Background: The effects of pulmonary arterial hypertension on cardiovascular and physical function are well documented. Limited information exists regarding the effects of pulmonary arterial hypertension on cognitive function despite patient reports of problems with memory and attention. Our primary purpose was to determine if a prospectively identified cohort of pulmonary arterial hypertension patients had cognitive sequelae. Our secondary purpose was to determine the relationships between cognitive sequelae and neuropsychological test scores with depression, anxiety, and quality of life.

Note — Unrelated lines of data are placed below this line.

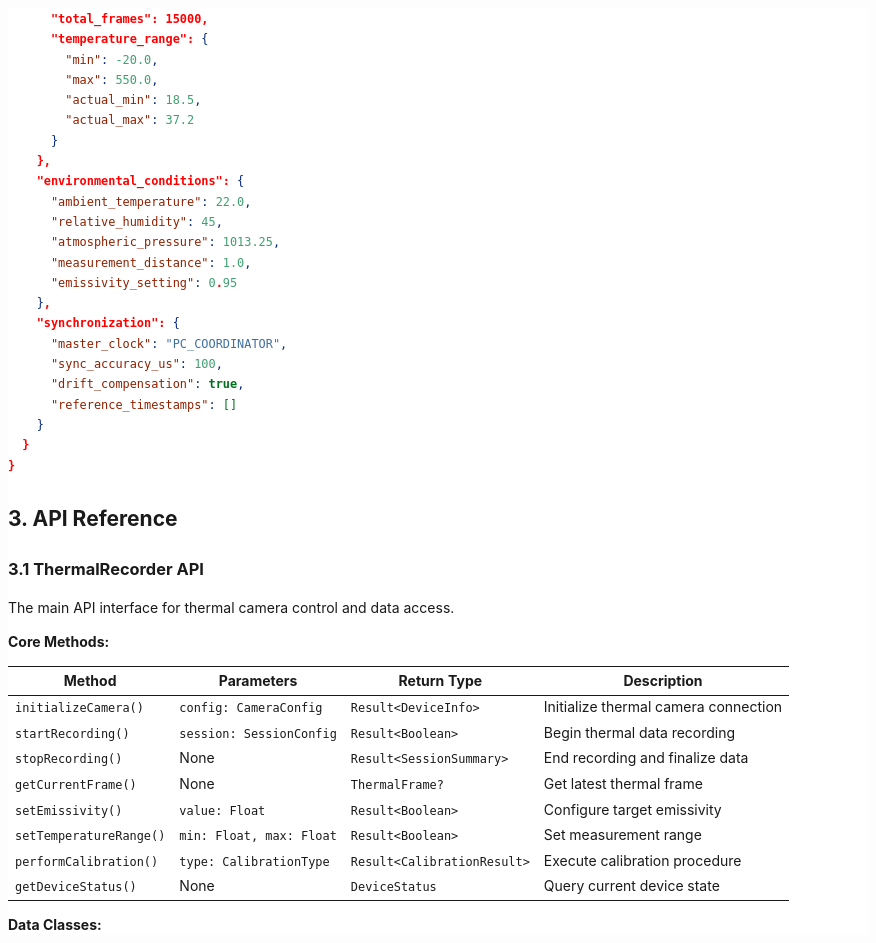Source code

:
 ```json
      "total_frames": 15000,
      "temperature_range": {
        "min": -20.0,
        "max": 550.0,
        "actual_min": 18.5,
        "actual_max": 37.2
      }
    },
    "environmental_conditions": {
      "ambient_temperature": 22.0,
      "relative_humidity": 45,
      "atmospheric_pressure": 1013.25,
      "measurement_distance": 1.0,
      "emissivity_setting": 0.95
    },
    "synchronization": {
      "master_clock": "PC_COORDINATOR",
      "sync_accuracy_us": 100,
      "drift_compensation": true,
      "reference_timestamps": []
    }
  }
}
```

## 3. API Reference

### 3.1 ThermalRecorder API

The main API interface for thermal camera control and data access.

**Core Methods:**

| Method | Parameters | Return Type | Description |
|--------|------------|-------------|-------------|
| `initializeCamera()` | `config: CameraConfig` | `Result<DeviceInfo>` | Initialize thermal camera connection |
| `startRecording()` | `session: SessionConfig` | `Result<Boolean>` | Begin thermal data recording |
| `stopRecording()` | None | `Result<SessionSummary>` | End recording and finalize data |
| `getCurrentFrame()` | None | `ThermalFrame?` | Get latest thermal frame |
| `setEmissivity()` | `value: Float` | `Result<Boolean>` | Configure target emissivity |
| `setTemperatureRange()` | `min: Float, max: Float` | `Result<Boolean>` | Set measurement range |
| `performCalibration()` | `type: CalibrationType` | `Result<CalibrationResult>` | Execute calibration procedure |
| `getDeviceStatus()` | None | `DeviceStatus` | Query current device state |

**Data Classes:**

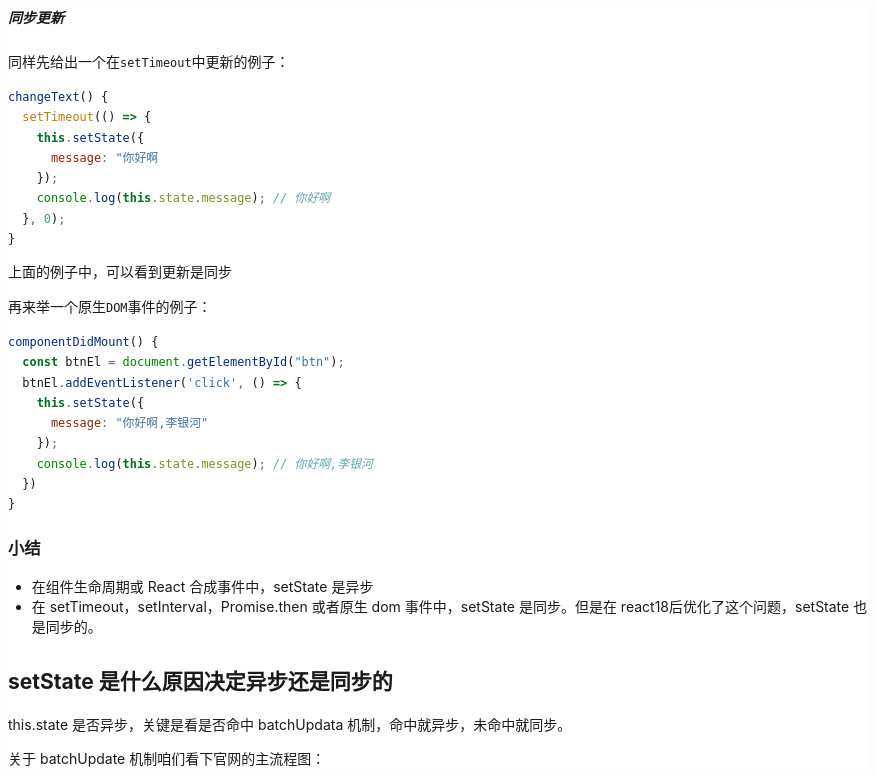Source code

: ##### 同步更新

同样先给出一个在`setTimeout`中更新的例子：

```jsx
changeText() {
  setTimeout(() => {
    this.setState({
      message: "你好啊
    });
    console.log(this.state.message); // 你好啊
  }, 0);
}
```

上面的例子中，可以看到更新是同步

再来举一个原生`DOM`事件的例子：

```jsx
componentDidMount() {
  const btnEl = document.getElementById("btn");
  btnEl.addEventListener('click', () => {
    this.setState({
      message: "你好啊,李银河"
    });
    console.log(this.state.message); // 你好啊,李银河
  })
}
```

### 小结

- 在组件生命周期或 React 合成事件中，setState 是异步
- 在 setTimeout，setInterval，Promise.then 或者原生 dom 事件中，setState 是同步。但是在 react18后优化了这个问题，setState 也是同步的。

## setState 是什么原因决定异步还是同步的

this.state 是否异步，关键是看是否命中 batchUpdata 机制，命中就异步，未命中就同步。

关于 batchUpdate 机制咱们看下官网的主流程图：
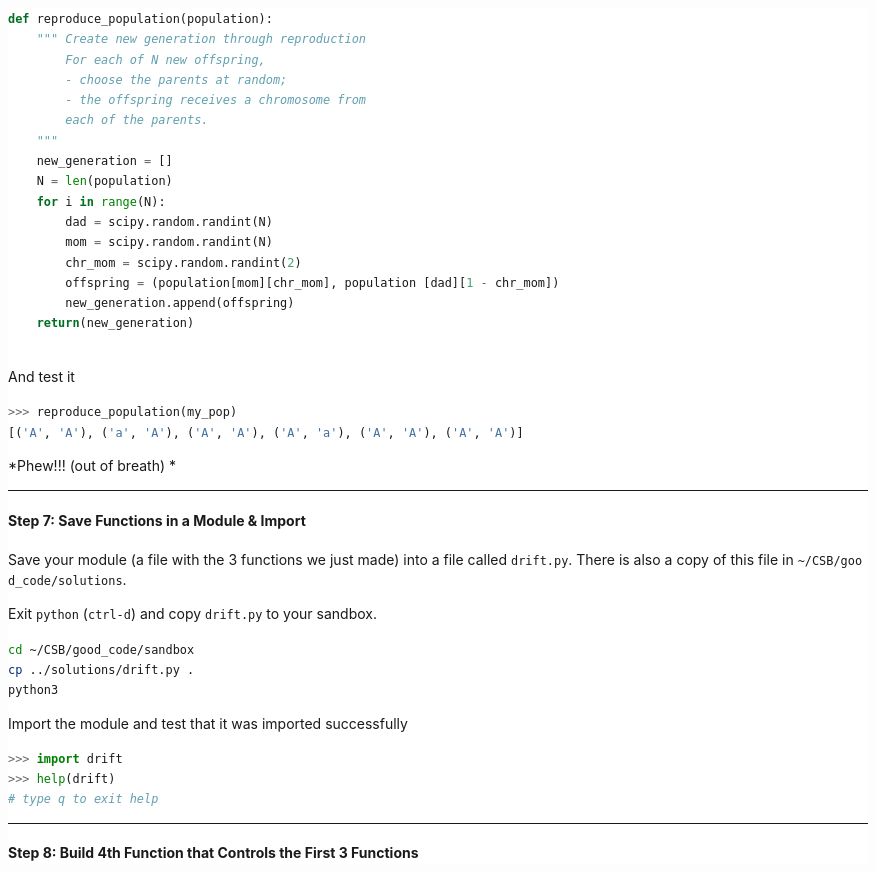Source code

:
 ```python
def reproduce_population(population):
	""" Create new generation through reproduction
		For each of N new offspring,
		- choose the parents at random;
		- the offspring receives a chromosome from
		each of the parents.
	"""
	new_generation = []
	N = len(population)
	for i in range(N):
		dad = scipy.random.randint(N)
		mom = scipy.random.randint(N)
		chr_mom = scipy.random.randint(2)
		offspring = (population[mom][chr_mom], population [dad][1 - chr_mom])
		new_generation.append(offspring)
	return(new_generation)
	
```

And test it

```python
>>> reproduce_population(my_pop)
[('A', 'A'), ('a', 'A'), ('A', 'A'), ('A', 'a'), ('A', 'A'), ('A', 'A')]
```

*Phew!!!  (out of breath)  *

___


#### Step 7: Save Functions in a Module & Import

Save your module (a file with the 3 functions we just made) into a file called `drift.py`. There is also a copy of this file in `~/CSB/good_code/solutions`.  

Exit `python` (`ctrl-d`) and copy `drift.py` to your sandbox.

```bash
cd ~/CSB/good_code/sandbox
cp ../solutions/drift.py .
python3
```

Import the module and test that it was imported successfully


```python
>>> import drift
>>> help(drift)
# type q to exit help
```

___


#### Step 8: Build 4th Function that Controls the First 3 Functions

Methods: Forty-six adults with pulmonary arterial hypertension underwent assessment of cognitive function, depression, anxiety, and quality of life using standardized neuropsychological tests and questionnaires. The patients' scores were compared to normal population data. Medical, affective, neuropsychological, and quality of life data for patients with and without cognitive sequelae were compared using analysis of variance, Chi-square, or Fisher exact tests for categorical data. Correlations assessed relationships between neuropsychological test scores, depression, anxiety, quality of life, and medical data.

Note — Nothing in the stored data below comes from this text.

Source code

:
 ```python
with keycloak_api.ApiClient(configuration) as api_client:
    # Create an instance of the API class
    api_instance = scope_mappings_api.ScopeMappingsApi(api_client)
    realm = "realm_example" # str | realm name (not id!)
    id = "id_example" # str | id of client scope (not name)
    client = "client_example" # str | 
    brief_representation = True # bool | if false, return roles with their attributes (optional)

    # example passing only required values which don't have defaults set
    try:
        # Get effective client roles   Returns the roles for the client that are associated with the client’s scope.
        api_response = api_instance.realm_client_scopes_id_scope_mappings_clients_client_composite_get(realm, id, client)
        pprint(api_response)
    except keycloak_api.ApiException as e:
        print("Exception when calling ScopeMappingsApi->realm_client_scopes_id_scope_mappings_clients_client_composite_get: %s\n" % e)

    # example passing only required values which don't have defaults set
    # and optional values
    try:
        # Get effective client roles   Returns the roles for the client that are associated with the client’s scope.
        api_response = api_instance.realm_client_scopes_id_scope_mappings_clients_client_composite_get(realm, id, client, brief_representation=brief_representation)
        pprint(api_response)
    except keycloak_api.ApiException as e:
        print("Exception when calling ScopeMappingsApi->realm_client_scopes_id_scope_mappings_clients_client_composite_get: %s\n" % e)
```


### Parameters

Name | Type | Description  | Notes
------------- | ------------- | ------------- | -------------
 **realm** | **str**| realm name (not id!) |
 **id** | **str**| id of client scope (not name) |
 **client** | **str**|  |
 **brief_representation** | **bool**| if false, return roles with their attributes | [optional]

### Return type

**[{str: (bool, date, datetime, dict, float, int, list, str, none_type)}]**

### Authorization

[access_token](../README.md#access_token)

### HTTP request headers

Results: Cognitive sequelae occurred in 58% (27/46) of the pulmonary arterial hypertension patients. Patients with cognitive sequelae had worse verbal learning, delayed verbal memory, executive function, and fine motor scores compared to patients without cognitive sequelae. Twenty-six percent of patients had moderate to severe depression and 19% had moderate to severe anxiety. Depression, anxiety and quality of life were not different for patients with or without cognitive sequelae. Our patients had decreased quality of life, which was associated with worse working memory.

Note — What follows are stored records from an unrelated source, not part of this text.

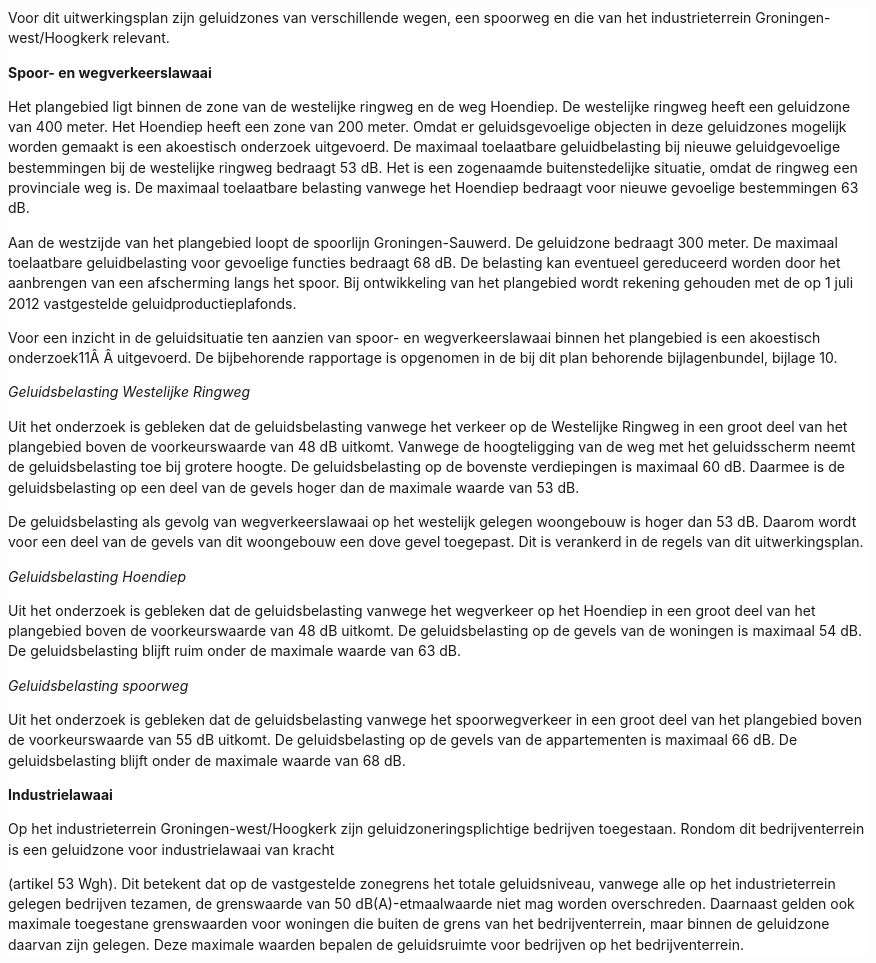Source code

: Voor dit uitwerkingsplan zijn geluidzones van verschillende wegen, een spoorweg en die van het industrieterrein Groningen\-west/Hoogkerk relevant.

**Spoor\- en wegverkeerslawaai**

Het plangebied ligt binnen de zone van de westelijke ringweg en de weg Hoendiep. De westelijke ringweg heeft een geluidzone van 400 meter. Het Hoendiep heeft een zone van 200 meter. Omdat er geluidsgevoelige objecten in deze geluidzones mogelijk worden gemaakt is een akoestisch onderzoek uitgevoerd. De maximaal toelaatbare geluidbelasting bij nieuwe geluidgevoelige bestemmingen bij de westelijke ringweg bedraagt 53 dB. Het is een zogenaamde buitenstedelijke situatie, omdat de ringweg een provinciale weg is. De maximaal toelaatbare belasting vanwege het Hoendiep bedraagt voor nieuwe gevoelige bestemmingen 63 dB.

Aan de westzijde van het plangebied loopt de spoorlijn Groningen\-Sauwerd. De geluidzone bedraagt 300 meter. De maximaal toelaatbare geluidbelasting voor gevoelige functies bedraagt 68 dB. De belasting kan eventueel gereduceerd worden door het aanbrengen van een afscherming langs het spoor. Bij ontwikkeling van het plangebied wordt rekening gehouden met de op 1 juli 2012 vastgestelde geluidproductieplafonds.

Voor een inzicht in de geluidsituatie ten aanzien van spoor\- en wegverkeerslawaai binnen het plangebied is een akoestisch onderzoek11Â Â uitgevoerd. De bijbehorende rapportage is opgenomen in de bij dit plan behorende bijlagenbundel, bijlage 10\.

*Geluidsbelasting Westelijke Ringweg*

Uit het onderzoek is gebleken dat de geluidsbelasting vanwege het verkeer op de Westelijke Ringweg in een groot deel van het plangebied boven de voorkeurswaarde van 48 dB uitkomt. Vanwege de hoogteligging van de weg met het geluidsscherm neemt de geluidsbelasting toe bij grotere hoogte. De geluidsbelasting op de bovenste verdiepingen is maximaal 60 dB. Daarmee is de geluidsbelasting op een deel van de gevels hoger dan de maximale waarde van 53 dB.

De geluidsbelasting als gevolg van wegverkeerslawaai op het westelijk gelegen woongebouw is hoger dan 53 dB. Daarom wordt voor een deel van de gevels van dit woongebouw een dove gevel toegepast. Dit is verankerd in de regels van dit uitwerkingsplan.

*Geluidsbelasting Hoendiep*

Uit het onderzoek is gebleken dat de geluidsbelasting vanwege het wegverkeer op het Hoendiep in een groot deel van het plangebied boven de voorkeurswaarde van 48 dB uitkomt. De geluidsbelasting op de gevels van de woningen is maximaal 54 dB. De geluidsbelasting blijft ruim onder de maximale waarde van 63 dB.

*Geluidsbelasting spoorweg*

Uit het onderzoek is gebleken dat de geluidsbelasting vanwege het spoorwegverkeer in een groot deel van het plangebied boven de voorkeurswaarde van 55 dB uitkomt. De geluidsbelasting op de gevels van de appartementen is maximaal 66 dB. De geluidsbelasting blijft onder de maximale waarde van 68 dB.

**Industrielawaai**

Op het industrieterrein Groningen\-west/Hoogkerk zijn geluidzoneringsplichtige bedrijven toegestaan. Rondom dit bedrijventerrein is een geluidzone voor industrielawaai van kracht

(artikel 53 Wgh). Dit betekent dat op de vastgestelde zonegrens het totale geluidsniveau, vanwege alle op het industrieterrein gelegen bedrijven tezamen, de grenswaarde van 50 dB(A)\-etmaalwaarde niet mag worden overschreden. Daarnaast gelden ook maximale toegestane grenswaarden voor woningen die buiten de grens van het bedrijventerrein, maar binnen de geluidzone daarvan zijn gelegen. Deze maximale waarden bepalen de geluidsruimte voor bedrijven op het bedrijventerrein.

Conclusion: Patients with pulmonary arterial hypertension have cognitive impairments, depression, anxiety, and decreased quality of life. Depression, anxiety, and quality of life were similar for patients with cognitive sequelae compared to those without cognitive sequelae. Decreased quality of life was associated with worse verbal and working memory. Clinicians should be aware of adverse brain related outcomes in PAH patients. Attention to proximal determinants and possible interventions to prevent or reduce cognitive and emotional morbidity and decreased quality of life are warranted and should be an emphasis in outcomes research.